(Available data begins)
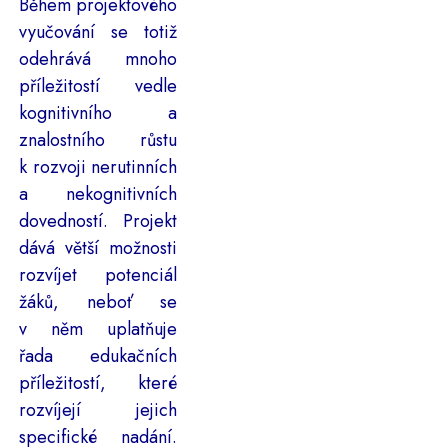
Během projektového
vyučování se totiž
odehrává mnoho
příležitostí vedle
kognitivního a
znalostního růstu
k rozvoji nerutinních
a nekognitivních
dovedností. Projekt
dává větší možnosti
rozvíjet potenciál
žáků, neboť se
v něm uplatňuje
řada edukačních
příležitostí, které
rozvíjejí jejich
specifické nadání.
(Available data ends)
§ **Task**:
Present every line of text in the data as a numbered list, skipping blank lines. Leave the pictures out of the answer.

§ **Solution**:
1. Během projektového
2. vyučování se totiž
3. odehrává mnoho
4. příležitostí vedle
5. kognitivního a
6. znalostního růstu
7. k rozvoji nerutinních
8. a nekognitivních
9. dovedností. Projekt
10. dává větší možnosti
11. rozvíjet potenciál
12. žáků, neboť se
13. v něm uplatňuje
14. řada edukačních
15. příležitostí, které
16. rozvíjejí jejich
17. specifické nadání.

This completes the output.